If there's no closed-form solution, I guess I have to use Monte Carlo to calculate that Greek?

– user34971
May 5, 2022 at 20:08

I will discuss only the single barrier up-and-in put (UIP) with barrier $$B \geq K, S(t)$$. Other single barriers treated similarly.

The answer is it depends: If correlation between the instantaneous stochastic volatility and the asset price is zero then the price of an UIP under Heston model (or any other stoch vol model without jumps in the asset price) is $$UIP(t) = \frac{K}{B} C^{SV} \left(S(t), \frac{B^2}{K} \right).$$ Here $$C^{SV}$$ stands for the vanilla call option price under stochastic volatility model (Heston or SABR or your SV model of choice).

Hence, since under Heston there is a semi-analytical expression for the delta of a vanilla, you also have a semi-analytical expression of the delta of a UIP (and similarly for other single barriers).

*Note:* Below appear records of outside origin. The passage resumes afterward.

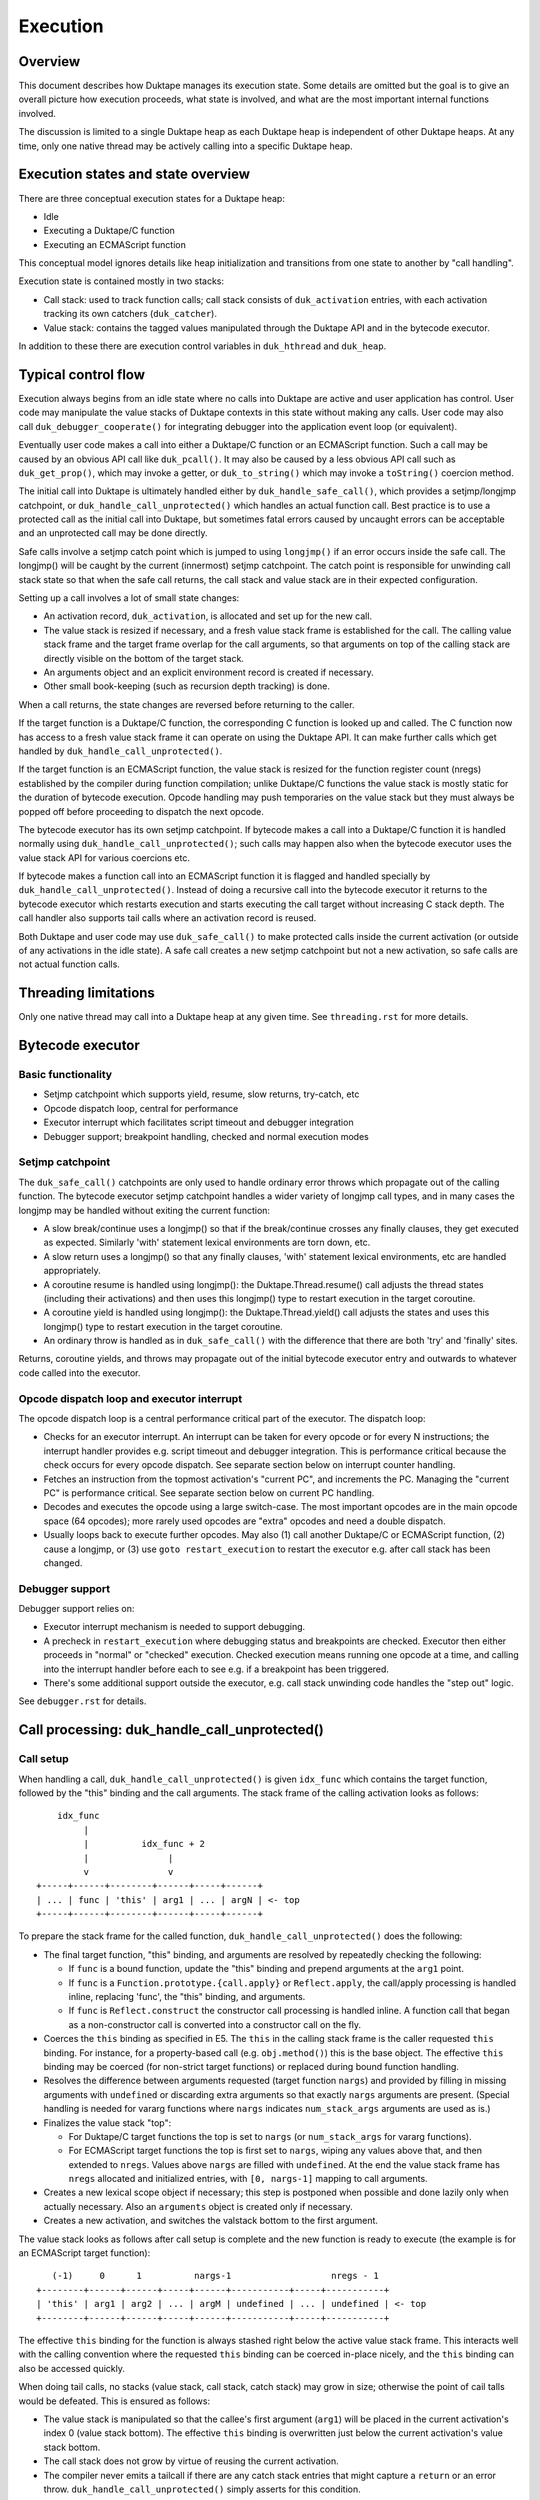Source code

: =========
Execution
=========

Overview
========

This document describes how Duktape manages its execution state.  Some details
are omitted but the goal is to give an overall picture how execution proceeds,
what state is involved, and what are the most important internal functions
involved.

The discussion is limited to a single Duktape heap as each Duktape heap is
independent of other Duktape heaps.  At any time, only one native thread may
be actively calling into a specific Duktape heap.

Execution states and state overview
===================================

There are three conceptual execution states for a Duktape heap:

* Idle

* Executing a Duktape/C function

* Executing an ECMAScript function

This conceptual model ignores details like heap initialization and
transitions from one state to another by "call handling".

Execution state is contained mostly in two stacks:

* Call stack: used to track function calls; call stack consists of
  ``duk_activation`` entries, with each activation tracking its own
  catchers (``duk_catcher``).

* Value stack: contains the tagged values manipulated through the Duktape API
  and in the bytecode executor.

In addition to these there are execution control variables in ``duk_hthread``
and ``duk_heap``.

Typical control flow
====================

Execution always begins from an idle state where no calls into Duktape are
active and user application has control.  User code may manipulate the value
stacks of Duktape contexts in this state without making any calls.  User code
may also call ``duk_debugger_cooperate()`` for integrating debugger into the
application event loop (or equivalent).

Eventually user code makes a call into either a Duktape/C function or an
ECMAScript function.  Such a call may be caused by an obvious API call like
``duk_pcall()``.  It may also be caused by a less obvious API call such as
``duk_get_prop()``, which may invoke a getter, or ``duk_to_string()`` which
may invoke a ``toString()`` coercion method.

The initial call into Duktape is ultimately handled either by
``duk_handle_safe_call()``, which provides a setjmp/longjmp catchpoint,
or ``duk_handle_call_unprotected()`` which handles an actual function call.
Best practice is to use a protected call as the initial call into Duktape,
but sometimes fatal errors caused by uncaught errors can be acceptable and
an unprotected call may be done directly.

Safe calls involve a setjmp catch point which is jumped to using ``longjmp()``
if an error occurs inside the safe call.  The longjmp() will be caught by
the current (innermost) setjmp catchpoint.  The catch point is responsible
for unwinding call stack state so that when the safe call returns, the call
stack and value stack are in their expected configuration.

Setting up a call involves a lot of small state changes:

* An activation record, ``duk_activation``, is allocated and set up for the
  new call.

* The value stack is resized if necessary, and a fresh value stack frame
  is established for the call.  The calling value stack frame and the target
  frame overlap for the call arguments, so that arguments on top of the
  calling stack are directly visible on the bottom of the target stack.

* An arguments object and an explicit environment record is created if
  necessary.

* Other small book-keeping (such as recursion depth tracking) is done.

When a call returns, the state changes are reversed before returning to
the caller.

If the target function is a Duktape/C function, the corresponding C function
is looked up and called.  The C function now has access to a fresh value stack
frame it can operate on using the Duktape API.  It can make further calls which
get handled by ``duk_handle_call_unprotected()``.

If the target function is an ECMAScript function, the value stack is resized
for the function register count (nregs) established by the compiler during
function compilation; unlike Duktape/C functions the value stack is mostly
static for the duration of bytecode execution.  Opcode handling may push
temporaries on the value stack but they must always be popped off before
proceeding to dispatch the next opcode.

The bytecode executor has its own setjmp catchpoint.  If bytecode makes a
call into a Duktape/C function it is handled normally using
``duk_handle_call_unprotected()``; such calls may happen also when the
bytecode executor uses the value stack API for various coercions etc.

If bytecode makes a function call into an ECMAScript function it is flagged
and handled specially by ``duk_handle_call_unprotected()``.  Instead of doing
a recursive call into the bytecode executor it returns to the bytecode executor
which restarts execution and starts executing the call target without
increasing C stack depth.  The call handler also supports tail calls where an
activation record is reused.

Both Duktape and user code may use ``duk_safe_call()`` to make protected
calls inside the current activation (or outside of any activations in the
idle state).  A safe call creates a new setjmp catchpoint but not a new
activation, so safe calls are not actual function calls.

Threading limitations
=====================

Only one native thread may call into a Duktape heap at any given time.
See ``threading.rst`` for more details.

Bytecode executor
=================

Basic functionality
-------------------

* Setjmp catchpoint which supports yield, resume, slow returns, try-catch, etc

* Opcode dispatch loop, central for performance

* Executor interrupt which facilitates script timeout and debugger integration

* Debugger support; breakpoint handling, checked and normal execution modes

Setjmp catchpoint
-----------------

The ``duk_safe_call()`` catchpoints are only used to handle ordinary error
throws which propagate out of the calling function.  The bytecode executor
setjmp catchpoint handles a wider variety of longjmp call types, and in many
cases the longjmp may be handled without exiting the current function:

* A slow break/continue uses a longjmp() so that if the break/continue crosses
  any finally clauses, they get executed as expected.  Similarly 'with' statement
  lexical environments are torn down, etc.

* A slow return uses a longjmp() so that any finally clauses, 'with' statement
  lexical environments, etc are handled appropriately.

* A coroutine resume is handled using longjmp(): the Duktape.Thread.resume()
  call adjusts the thread states (including their activations) and then uses
  this longjmp() type to restart execution in the target coroutine.

* A coroutine yield is handled using longjmp(): the Duktape.Thread.yield()
  call adjusts the states and uses this longjmp() type to restart execution
  in the target coroutine.

* An ordinary throw is handled as in ``duk_safe_call()`` with the difference
  that there are both 'try' and 'finally' sites.

Returns, coroutine yields, and throws may propagate out of the initial bytecode
executor entry and outwards to whatever code called into the executor.

Opcode dispatch loop and executor interrupt
-------------------------------------------

The opcode dispatch loop is a central performance critical part of the
executor.  The dispatch loop:

* Checks for an executor interrupt.  An interrupt can be taken for every
  opcode or for every N instructions; the interrupt handler provides e.g.
  script timeout and debugger integration.  This is performance critical
  because the check occurs for every opcode dispatch.  See separate section
  below on interrupt counter handling.

* Fetches an instruction from the topmost activation's "current PC",
  and increments the PC.  Managing the "current PC" is performance critical.
  See separate section below on current PC handling.

* Decodes and executes the opcode using a large switch-case.  The most
  important opcodes are in the main opcode space (64 opcodes); more rarely
  used opcodes are "extra" opcodes and need a double dispatch.

* Usually loops back to execute further opcodes.  May also (1) call another
  Duktape/C or ECMAScript function, (2) cause a longjmp, or (3) use
  ``goto restart_execution`` to restart the executor e.g. after call stack
  has been changed.

Debugger support
----------------

Debugger support relies on:

* Executor interrupt mechanism is needed to support debugging.

* A precheck in ``restart_execution`` where debugging status and breakpoints
  are checked.  Executor then either proceeds in "normal" or "checked"
  execution.  Checked execution means running one opcode at a time, and
  calling into the interrupt handler before each to see e.g. if a breakpoint
  has been triggered.

* There's some additional support outside the executor, e.g. call stack
  unwinding code handles the "step out" logic.

See ``debugger.rst`` for details.

Call processing: duk_handle_call_unprotected()
==============================================

Call setup
----------

When handling a call, ``duk_handle_call_unprotected()`` is given ``idx_func``
which contains the target function, followed by the "this" binding and the
call arguments.  The stack frame of the calling activation looks as follows::

      idx_func
           |
           |          idx_func + 2
           |               |
           v               v
  +-----+------+--------+------+-----+------+
  | ... | func | 'this' | arg1 | ... | argN | <- top
  +-----+------+--------+------+-----+------+

To prepare the stack frame for the called function,
``duk_handle_call_unprotected()`` does the following:

* The final target function, "this" binding, and arguments are resolved by
  repeatedly checking the following:

  - If ``func`` is a bound function, update the "this" binding and prepend
    arguments at the ``arg1`` point.

  - If ``func`` is a ``Function.prototype.{call.apply}`` or ``Reflect.apply``,
    the call/apply processing is handled inline, replacing 'func', the "this"
    binding, and arguments.

  - If ``func`` is ``Reflect.construct`` the constructor call processing is
    handled inline.  A function call that began as a non-constructor call is
    converted into a constructor call on the fly.

* Coerces the ``this`` binding as specified in E5.  The ``this`` in the calling
  stack frame is the caller requested ``this`` binding.  For instance, for a
  property-based call (e.g. ``obj.method()``) this is the base object.  The
  effective ``this`` binding may be coerced (for non-strict target functions)
  or replaced during bound function handling.

* Resolves the difference between arguments requested (target function
  ``nargs``) and provided by filling in missing arguments with ``undefined``
  or discarding extra arguments so that exactly ``nargs`` arguments are
  present.  (Special handling is needed for vararg functions where ``nargs``
  indicates ``num_stack_args`` arguments are used as is.)

* Finalizes the value stack "top":

  - For Duktape/C target functions the top is set to ``nargs`` (or
    ``num_stack_args`` for vararg functions).

  - For ECMAScript target functions the top is first set to ``nargs``, wiping
    any values above that, and then extended to ``nregs``.  Values above
    ``nargs`` are filled with ``undefined``.  At the end the value stack frame
    has ``nregs`` allocated and initialized entries, with ``[0, nargs-1]``
    mapping to call arguments.

* Creates a new lexical scope object if necessary; this step is postponed
  when possible and done lazily only when actually necessary.  Also an
  ``arguments`` object is created only if necessary.

* Creates a new activation, and switches the valstack bottom to the first
  argument.

The value stack looks as follows after call setup is complete and the new
function is ready to execute (the example is for an ECMAScript target
function)::

     (-1)     0      1          nargs-1                   nregs - 1
  +--------+------+------+-----+------+-----------+-----+-----------+
  | 'this' | arg1 | arg2 | ... | argM | undefined | ... | undefined | <- top
  +--------+------+------+-----+------+-----------+-----+-----------+

The effective ``this`` binding for the function is always stashed right below
the active value stack frame.  This interacts well with the calling convention
where the requested ``this`` binding can be coerced in-place nicely, and the
``this`` binding can also be accessed quickly.

When doing tail calls, no stacks (value stack, call stack, catch stack) may
grow in size; otherwise the point of cail talls would be defeated.  This is
ensured as follows:

* The value stack is manipulated so that the callee's first argument (``arg1``)
  will be placed in the current activation's index 0 (value stack bottom).
  The effective ``this`` binding is overwritten just below the current
  activation's value stack bottom.

* The call stack does not grow by virtue of reusing the current activation.

* The compiler never emits a tailcall if there are any catch stack entries
  that might capture a ``return`` or an error throw.
  ``duk_handle_call_unprotected()`` simply asserts for this condition.

Call cleanup after a successful call
------------------------------------

The C return value of the called Duktape/C function indicates how many return
values are on the value stack, with negative values indicating an error which
is thrown by call handling (this is a shorthand for throwing errors).

To clean up after a call:

* The call stack and catch stack are unwound, and a best effort shrink check
  is done.  If shrinking is attempted and it fails, the error is ignored.

* The value stack is restored to the caller's configuration.  The return value
  is moved into its expected position (same as ``func`` on the input stack).
  Value stack top is configured so that the return value is at the stack top
  (for Duktape/C callers) or so that the stack top is at ``nregs`` (for
  ECMAScript callers).  A value stack shrink (or grow) check is done; shrink
  errors should be ignored silently.

* For constructor calls the return value needs special post-processing: if
  the return value is an object, it is returned as is; otherwise the default
  instance ("this" binding) replaces the return value.

* Other book-keeping variables are restored to their entry values, e.g.:
  call recursion depth, bytecode executor instruction pointer, thread state,
  current thread, etc.

Call cleanup after a failed call
--------------------------------

When an error is thrown it is caught by the nearest ``setjmp`` catch point.
The error processing is quite similar to success handling except that multiple
call stack and catch stack frames are potentially unwound:

* Restore the previous ``setjmp`` catchpoint so that any errors thrown during
  call cleanup are propagated outwards to avoid recursion into the same
  handler.  Note, however, that the error handling code path should never
  actually throw further errors -- doing so would break protected call
  semantics.

* The call stack and catch stack are unwound, and a best effort shrink check
  is done.

* The value stack is configured as for successful calls, except that the error
  thrown is left on the value stack instead of a return value.

* Other book-keeping variables are restored to their entry values.

If there's no catcher for the error the uncaught error causes the fatal error
handler to be called.  None of the stacks are unwound, and since the entry
values for various book-keeping variables are lost, there's no way to properly
unwind the call state afterwards.  This is OK because fatal errors are not
recoverable and there's no way to resume execution if a fatal error occurs.
It should be possible to free the Duktape heap normally but this is of little
use because it's not safe to continue execution after a fatal error in general.

Managing heap->curr_thread
--------------------------

The current thread is managed in several places:

* Call handling saves and restores ``heap->curr_thread`` whose previous value
  may be different from the call thread when an initial call is made, i.e.
  previous value is ``NULL``.

* Bytecode executor longjmp handler ultimately handles each coroutine resume
  and yield operation.  The longjmp handler will update ``heap->curr_thread``
  as a resume enters a thread and when a yield exits a thread.

* As a result, the setjmp catch point of ordinary call handling doesn't need
  to unwind multiple levels of resumers: it just needs to restore the previous
  value in case it was ``NULL``.

Current limitations in call cleanup
-----------------------------------

As of Duktape 1.4.0 the error handling path is not completely free of errors
in out-of-memory situations:

* Unwinding activations causes lexical scope objects to be allocated which
  may fail and propagate an error from error handling.  This needs to be fixed
  e.g. so that the scope object is preallocated, see: https://github.com/svaarala/duktape/issues/476.

Misc notes
----------

* The value stack doesn't hold all the internal state relevant for an
  activation.  Some state, such as active environment records (``lex_env``
  and ``var_env``) are held in the ``duk_activation`` activation structure.

Value stack management
======================

One value stack per thread
--------------------------

A thread has a single value stack, essentially an array of tagged values,
which is shared by the activations in the call stack.  Each activation has
a set of registers indexed relative to "frame bottom", starting from zero,
mapped to the range [regbase, regtop[ in the value stack.  The register ranges
of activations may and often do overlap (see call handling discussion).
For instance, function call arguments prepared by the caller are used directly
by the callee.

The value stack can be thought of as follows::

  size ->    _
            : :    [0,size[    allocated range
            : :    [top,size[  allocated, initialized to undefined, ignored by GC
            : :    [0,top[     active range, must be initialized for GC
  top ->    :_:
            ! ! -.
            ! !  !-- current activation
            ! !  !
  bottom -> !_! -'
            ! !
            ! !
            ! !
            ! !
  0 ->      !_!

There are several possible policies for values above "top".  The current
policy is based on concrete performance measurements, and is as follows:

* Values above "top" are not considered reachable to GC.

* Values above "top" are initialized to "undefined" (DUK_TAG_UNDEFINED).
  Whenever the "top" is decreased, previous values are set to undefined.

Overlap between activations
---------------------------

Example of value stack overlap for two ECMAScript activations during a
function call::

  size ->    _
            : :    [0,size[    allocated range
            : :    [top,size[  allocated, initialized to undefined, ignored by GC
            : :    [0,top[     active range, must be initialized for GC
  top ->    :_:
            !=! -.
            !=!  !
            !=!  !-- activation 2
            !#!  !  -.
  bottom -> !#! -'   !-- activation 1
            !:!      !
            !:!     -'
            ! !
  0 ->      !_!

The callee's activation (activation 2 in the figure) may also be smaller
than the caller's activation::

  size ->    _
            : :    [0,size[    allocated range
            : :    [top,size[  allocated, initialized to undefined, ignored by GC
            : :    [0,top[     active range, must be initialized for GC
            : :
            : :
            ::: -.
            :::  !-- activation 1
  top ->    :::  !
            !#!  !  -.
            !#!  !   !-- activation 2
  bottom -> !#!  !  -'
            !:!  !
            !:! -'
            ! !
  0 ->      !_!

When the callee returns, call handling will restore the value stack frame
to the size expected by the caller.  Values above the entries used for
call handling will be reinitialized to ``undefined``.

Call handling will also ensure that the reserved size for the value stack
never decreases as a result of the call, even if the caller has a much
smaller value stack frame.  This is important for the value stack size
guarantees provided by e.g. ``duk_require_stack()``.

Note that there is nothing in the value stack model or the execution model
in general which requires activations to share registers for parameter
passing.  It is just a convenient thing to do especially for
ECMAScript-to-ECMAScript calls: it minimizes value stack growth, minimizes
unnecessary copying of arguments (which is pointless because the caller will
never rely on the argument values after a call anyway).

When an ECMAScript function with a very large value stack frame calls
a function with a very small value stack frame, a lot of value stack
resize / wipe mechanics will happen.  It might be useful to avoid the
register overlap in such cases to improve performance.

Growing and shrinking
---------------------

See ``doc/value-stack-resizing.rst`` for more details.

The value stack allocation size grows and shrinks as required by the active
range, which changes e.g. during function calls.  Some hysteresis is applied
to minimize memory allocation activity when the value stack changes active
size.  Note that when the value stack grows or shrinks, it is reallocated and
its base pointer may change, which invalidates any outstanding pointers to
values in the stack.  For this reason, all persistent execution state refers
to registers and value stack entries by index, not by memory pointer.

Whenever there is a risk of a garbage collector run (either directly or
indirectly through an error, a finalizer run, etc) all the entries in the
[0,top[ range of the value stack must be initialized and correctly reference
counted: all active ranges of reachable threads are considered GC roots.  The
compiler and the executor should wipe any unused value stack entries as soon
as the values are no longer needed: otherwise the values will be reachable
for the GC and will prevent garbage collection.  This is easy to do e.g.
when a function call returns (just wipe the entire range of registers used
by the function) but is more difficult for a function which runs forever.

When ECMAScript functions are compiled, the compiler keeps track of how many
registers are needed by the opcodes comprising the compiled bytecode, and
this value is stored in the ``nregs`` entry of a compiled function.  While
the ECMAScript function is executing, we know that *all* register accesses
will be to valid and initialized parts of the value stack, so no grow/shrink
or other sanity checks are necessary while the function is executing.  This
does not mean that all the ``nregs`` will always be used, and any unused
registers at the top of the activation record's register range can be reused
during e.g. function calls.

The value stack is handled quite differently for C functions, which use a
traditional stack model (this is similar to how Lua manages its value stack).
Value stack grow/shrink checks are needed whenever pushing and popping values,
and the number of value stack entries needed is not known beforehand.
Arguments to C functions are placed on top of the initial C activation record
(starting from register 0).  A possible return value is left by the C code at
the top of the stack, not necessarily at position 0.  The return value of the
C function indicates whether a return value is intended or not; if not, the
return value defaults to ``undefined``.

Managing executor interrupt
===========================

The executor interrupt counter is currently tracked in
``thr->interrupt_counter``.  This seems to work well because ``thr`` is a
"hot" variable.

Another alternative would be to track the counter in an executor local
variable.  Error handling and other code paths jumping out of the executor
need to work similarly to how stack local ``curr_pc`` is handled.

Managing current PC
===================

Current approach
----------------

The current solution in Duktape 1.3 is to maintain a direct bytecode pointer
in each activation, and to keep a "cached copy" of the topmost activation's
bytecode pointer in a bytecode executor local variable ``curr_pc``.  A pointer
to the ``curr_pc`` in the stack frame (whose type is ``duk_instr_t **``) is
stored in ``thr->ptr_curr_pc`` so that when control exits the opcode dispatch
loop (e.g. when an error is thrown) the value in the stack frame can be read
and synced back into the topmost activation's ``act->curr_pc``.

Consistency depends on the compiler doing correct aliasing analysis, and
writing back the ``curr_pc`` value to the stack frame before any operation
that may potentially read it through ``thr->ptr_curr_pc``.  Using ``volatile``
would be safer but in practical testing it eliminates the performance benefit
entirely.

For the most part the bytecode executor can keep on dispatching opcodes
using ``curr_pc`` without copying the pointer back to the topmost activation.
Careful management of ``curr_pc`` and ``thr->ptr_curr_pc`` are needed in the
following situations:

* Call handling must (1) store/restore the current ``thr->ptr_curr_pc`` value,
  (2) sync the ``curr_pc`` if ``thr->ptr_curr_pc`` is non-NULL, (3) set the
  ``thr->ptr_curr_pc`` to NULL to avoid any code using it with an incorrect
  activation (not matching what ``curr_pc`` was initialized from).  This
  ensures that any side effects in the executor, such as DECREF causing a
  finalizer call or a property read causing a getter call, are handled
  correctly without the executor syncing the ``curr_pc`` at every turn.  This
  is quite important because there are a lot of potential side effects in the
  executor opcode loop.

* If any code depends on ``duk_activation`` structs (``act->curr_pc`` in
  particular) being correct, ``curr_pc`` must be synced back.  For example:
  executor interrupt, debugger handling, and error augmentation need to see
  synced state.

* The ``curr_pc`` must be synced back **and** ``thr->ptr_curr_pc`` must be
  NULLed before a longjmp that (potentially) causes a call stack unwind.
  The NULLing is important because **any** call stack unwind may have side
  effects due to e.g. finalizers for values in the unwound call stack being
  called.  If ``thr->ptr_curr_pc`` was still set at that time, call handling
  would sync ``curr_pc`` to the topmost activation, which wouldn't be the
  same activation as intended.

* NULLing of ``thr->ptr_curr_pc`` is also required for longjmps which are
  purely internal to the bytecode executor.  This is important because the
  seemingly internal longjmps may propagate outwards, may cause side effects,
  etc, all of which demand that ``thr->ptr_curr_pc`` be NULL at the time.
  Once the longjmp has been handled, the executor should reinitialize
  ``thr->ptr_curr_pc`` if bytecode execution resumes.

* Whenever the bytecode executor does a ``goto restart_execution;`` the
  ``curr_pc`` must be synced back even if the activation hasn't changed:
  the restart code will look up the topmost activation's ``act->curr_pc``
  which must be up to date.

Syncing the pointer back unnecessarily or multiple times is safe in general,
so there's no need to ensure there's exactly one sync for a certain code path.

Function bytecode is behind a stable pointer, so there are no realloc or
other side effect concerns with using direct bytecode pointers.  Because
the function being executed is always reachable, a borrowed pointer can
be used.

This approach is error prone, but it is worth the performance difference of
the alternatives.  This method of dispatch improves dispatch performance by
about 20-25% over Duktape 1.2.

Some alternatives
-----------------

* Duktape 1.3: maintain a direct bytecode pointer in each activation, and a
  "cached" copy of the topmost activation's bytecode pointer in a local
  variable of the executor.  Whenever something that might throw an error
  is executed, write the pointer back to the current activation using
  ``thr->ptr_curr_pc`` which points to the stack frame location containing
  ``curr_pc``.

* Duktape 1.2: maintain all PC values as numeric indices (not pointers and
  not pre-multiplied by bytecode opcode size).  The current PC is always
  looked up from the current activation.

* Same as Duktape 1.3 behavior but maintain a cached copy of the topmost
  activation's bytecode pointer in ``thr->curr_pc``.  The copy back operation
  is needed but doesn't need to peek into the bytecode executor stack frame.
  This works quite well because ``thr`` is a "hot" variable.  However, the
  stack local ``curr_pc`` used in Duktape 1.3 is faster.

* Use direct bytecode pointers in activations, keep a pointer to the current
  activation in the executor, and use ``act->curr_pc`` for dispatch.  There's
  no need for a copy back operation because activation states are always in
  sync.  This is faster than the Duktape 1.2 approach, but significantly
  slower than the ``thr->curr_pc`` or the Duktape 1.3 approach (part of that
  is probably because there's more register pressure).

Comparison between curr_pc alternatives
---------------------------------------

The current Duktape 1.3 approach is a bit error prone because of the need to
sync the executor local ``curr_pc`` back to ``act->curr_pc`` in multiple code
paths.  Another alternative would be to dispatch using ``act->curr_pc``
directly.  While that is faster than Duktape 1.2, it is significantly slower
than dispatching using executor local ``curr_pc`` (or ``thr->curr_pc``).

The measurements below are using ``gcc -O2`` on x64::

    # Duktape 1.3, dispatch using executor local variable curr_pc
    $ sudo nice -20 python util/time_multi.py --count 10 --mode all --verbose ./duk.O2.local_pc tests/perf/test-empty-loop.js
    Running: 2.180000 2.170000 2.180000 2.290000 2.180000 2.200000 2.190000 2.190000 2.220000 2.200000
    min=2.17, max=2.29, avg=2.20, count=10: [2.18, 2.17, 2.18, 2.29, 2.18, 2.2, 2.19, 2.19, 2.22, 2.2]

    # Duktape 1.2, dispatch using a numeric PC index
    $ sudo nice -20 python util/time_multi.py --count 10 --mode all --verbose ./duk.O2.123 tests/perf/test-empty-loop.js
    Running: 3.100000 3.100000 3.120000 3.120000 3.160000 3.300000 3.370000 3.410000 3.370000 3.390000
    min=3.10, max=3.41, avg=3.24, count=10: [3.1, 3.1, 3.12, 3.12, 3.16, 3.3, 3.37, 3.41, 3.37, 3.39]

    # Alternative; dispatch using thr->curr_pc
    $ sudo nice -20 python util/time_multi.py --count 10 --mode all --verbose ./duk.O2.thr_pc tests/perf/test-empty-loop.js
    Running: 2.310000 2.330000 2.310000 2.300000 2.400000 2.290000 2.310000 2.290000 2.300000 2.300000
    min=2.29, max=2.40, avg=2.31, count=10: [2.31, 2.33, 2.31, 2.3, 2.4, 2.29, 2.31, 2.29, 2.3, 2.3]

    # Alternative; dispatch using act->curr_pc
    $ sudo nice -20 python util/time_multi.py --count 10 --mode all --verbose ./duk.O2.act_pc tests/perf/test-empty-loop.js
    Running: 2.590000 2.580000 2.600000 2.600000 2.600000 2.660000 2.600000 2.640000 2.860000 2.860000
    min=2.58, max=2.86, avg=2.66, count=10: [2.59, 2.58, 2.6, 2.6, 2.6, 2.66, 2.6, 2.64, 2.86, 2.86]

Accessing constants
===================

The executor stores a copy of the ``duk_hcompfunc`` constant table base
address into a local variable ``consts``.  This reduces code footprint
and performs better compared to reading the consts base address on-the-fly
through the function reference.  Because the constants table has a stable
base address, this is easy and safe.

Accessing registers
===================

The executor currently accesses the stack frame base address (needed to read
registers) through ``thr`` as ``thr->valstack_bottom``.  This is reasonably
OK because ``thr`` is a "hot" variable.

The register base address could also be copied to a local variable as is done
for constants.  However, ``thr->valstack_bottom`` is not a stable address and
may be changed by any side effect (because any side effect can cause a value
stack resize, e.g. if a finalizer is invoked).

If a local variable were to be used, it would need to be updated when the
value stack is resized.  It's not certain if overall performance would be
improved.  This was postponed to Duktape 1.4:

* https://github.com/svaarala/duktape/issues/298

If correlation is non-zero, then you indeed have to do a Monte Carlo. However, take a look at equation (16) in a recent note of mine that simplifies the MC simulation (reduces dimensionality by one).

Important note:

1. The closed form formula I wrote above holds when interest rate and dividend yield are zero. When they are nonzero you would still need to do MC unfortunately.
2. The solution to this could be by product design: instead of quoting barrier options on spot prices $$S(t)$$, quote them on futures / forward prices $$F(t) = S(t) e^{(r-q)(T-t)}$$ which are drift less, and hence you can apply the closed form formula.
• I believe that for pricing barrier options one could solve the PDE in which case model Delta and Gamma are calculated (for free) from the finite difference grid. In the Monte Carlo method, model Delta and Gamma will require regenerating the paths with the bumped spot as initial condition. May 5, 2022 at 20:29
• @AKdemy Yes, good point. In fact, for the OP the following paper might be very useful as it treats specifically Heston: sciencedirect.com/science/article/pii/S0898122112003215
– user34971
May 5, 2022 at 20:36